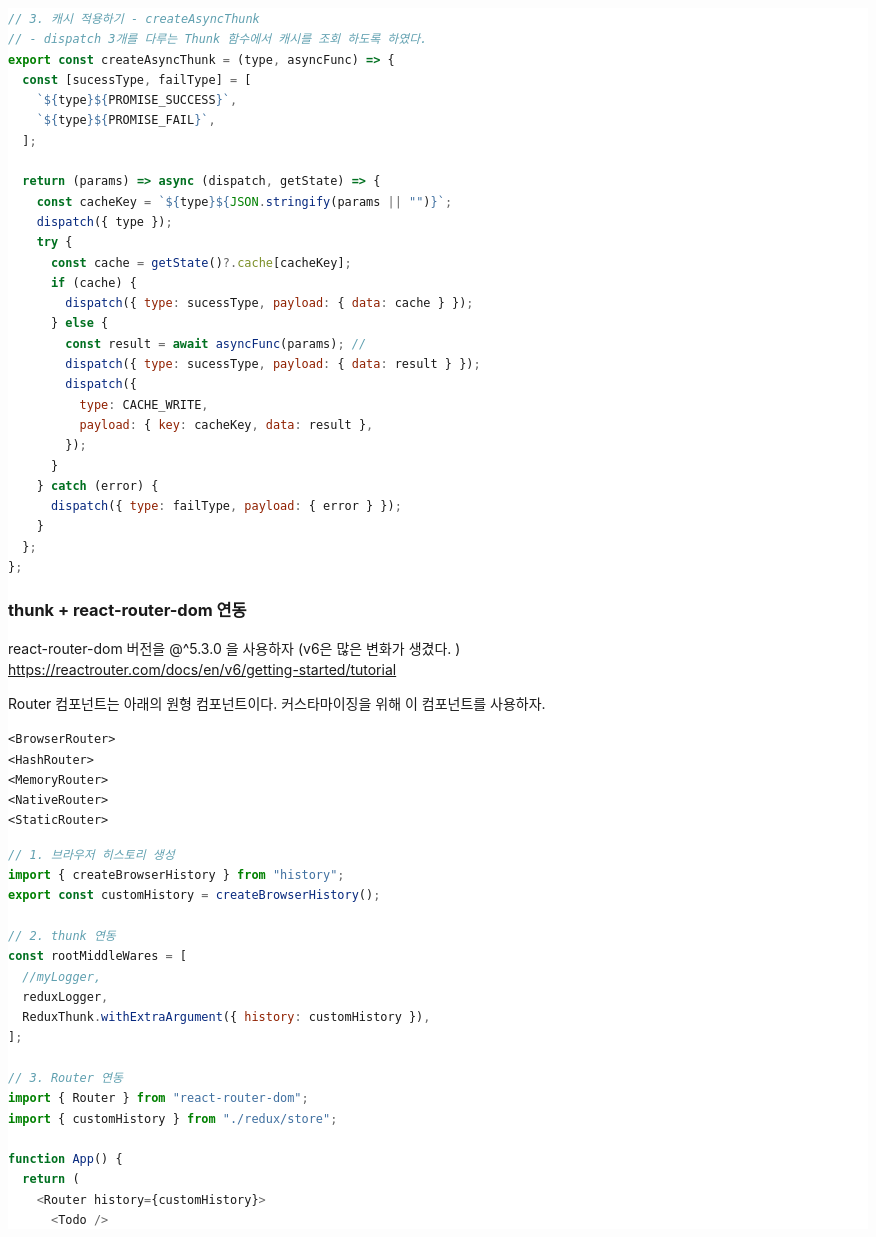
 ```js
// 3. 캐시 적용하기 - createAsyncThunk
// - dispatch 3개를 다루는 Thunk 함수에서 캐시를 조회 하도록 하였다.
export const createAsyncThunk = (type, asyncFunc) => {
  const [sucessType, failType] = [
    `${type}${PROMISE_SUCCESS}`,
    `${type}${PROMISE_FAIL}`,
  ];

  return (params) => async (dispatch, getState) => {
    const cacheKey = `${type}${JSON.stringify(params || "")}`;
    dispatch({ type });
    try {
      const cache = getState()?.cache[cacheKey];
      if (cache) {
        dispatch({ type: sucessType, payload: { data: cache } });
      } else {
        const result = await asyncFunc(params); //
        dispatch({ type: sucessType, payload: { data: result } });
        dispatch({
          type: CACHE_WRITE,
          payload: { key: cacheKey, data: result },
        });
      }
    } catch (error) {
      dispatch({ type: failType, payload: { error } });
    }
  };
};
```

### thunk + react-router-dom 연동

react-router-dom 버전을 @^5.3.0 을 사용하자 (v6은 많은 변화가 생겼다. )  
https://reactrouter.com/docs/en/v6/getting-started/tutorial

Router 컴포넌트는 아래의 원형 컴포넌트이다. 커스타마이징을 위해 이 컴포넌트를 사용하자.

```
<BrowserRouter>
<HashRouter>
<MemoryRouter>
<NativeRouter>
<StaticRouter>
```

```js
// 1. 브라우저 히스토리 생성
import { createBrowserHistory } from "history";
export const customHistory = createBrowserHistory();

// 2. thunk 연동
const rootMiddleWares = [
  //myLogger,
  reduxLogger,
  ReduxThunk.withExtraArgument({ history: customHistory }),
];

// 3. Router 연동
import { Router } from "react-router-dom";
import { customHistory } from "./redux/store";

function App() {
  return (
    <Router history={customHistory}>
      <Todo />
```

  [GET_POST_KEY]: createAsyncActionState.init(),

==========

> **Directions**: List every line above that holds the word "result".

> **Response**:
        const result = await asyncFunc(params); //
        dispatch({ type: sucessType, payload: { data: result } });
          payload: { key: cacheKey, data: result },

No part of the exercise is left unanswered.